■ **Document excerpt**:
*** Block opens ***
Hash Browns are being recalled because they might contain the same material used to make golf balls. If you purchased Harris Teeter or Roundy's hash browns, you should not eat them because it would be dangerous to your health if you did. If the hash browns are contaminated, they could cause injury to the mouth.

Voluntary recall

In a statement last Friday, McCain Foods USA said the company voluntarily recalled the product even though there were no reports of injuries. The food company wants to make sure no consumer will get injured if its suspicion is correct.

It is a big mystery how Golf Ball materials might have ended up in the breakfast food. The statements issued by McCain Foods and the FDA did not specify how the golf ball materials could possibly have become mixed with the potatoes.

The Roundy's products are reportedly sold and being recalled in Illinois and Wisconsin at Metro Market, Marianos, and Pick 'n Save grocery chains. Harris Teeter hash browns were sold to grocery stores in Delaware, District of Columbia, Florida, Georgia, Maryland, North Carolina, South Carolina, and Virginia.
*** Block closes ***
■ **Data shown**:
*** Block opens ***
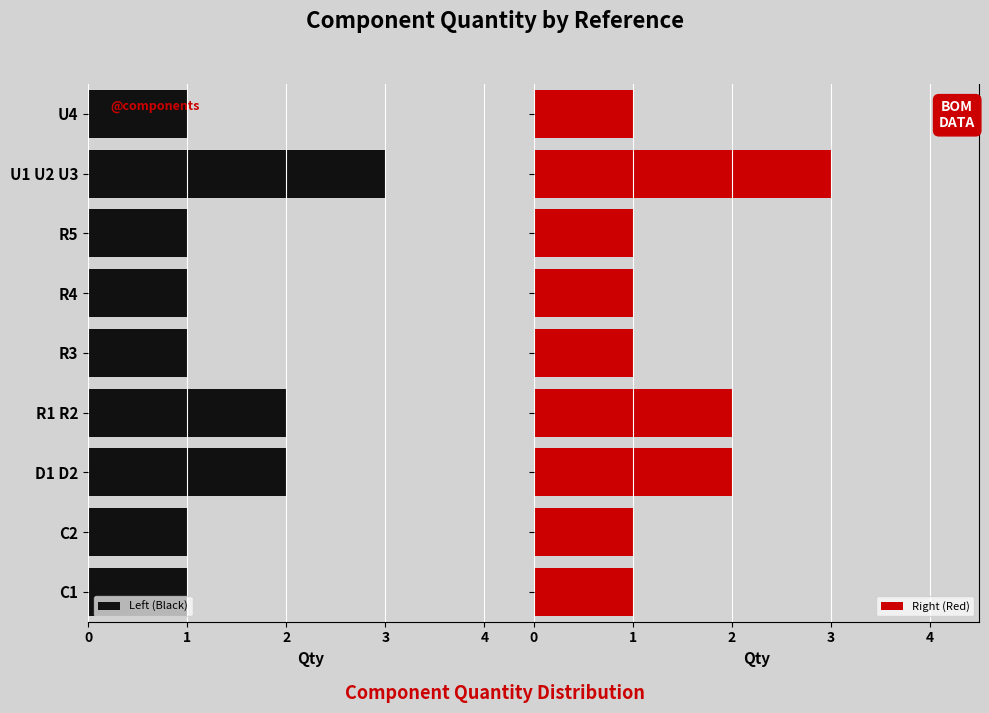

What is the sum of all Right (Red) values?

13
*** Block closes ***
■ **Set of tasks**:
1 > From the hash brown recall article, list every place where the Harris Teeter hash browns were sold.
2 > Revise the hash brown recall article by restating the passage that begins at the words "Voluntary recall" and stops after "suspicion is correct.", with "consumer" replaced by "customer".

■ **Task-by-task outputs**:
1 >
- Delaware
- District of Columbia
- Florida
- Georgia
- Maryland
- North Carolina
- South Carolina
- Virginia

2 >
Voluntary recall

In a statement last Friday, McCain Foods USA said the company voluntarily recalled the product even though there were no reports of injuries. The food company wants to make sure no customer will get injured if its suspicion is correct.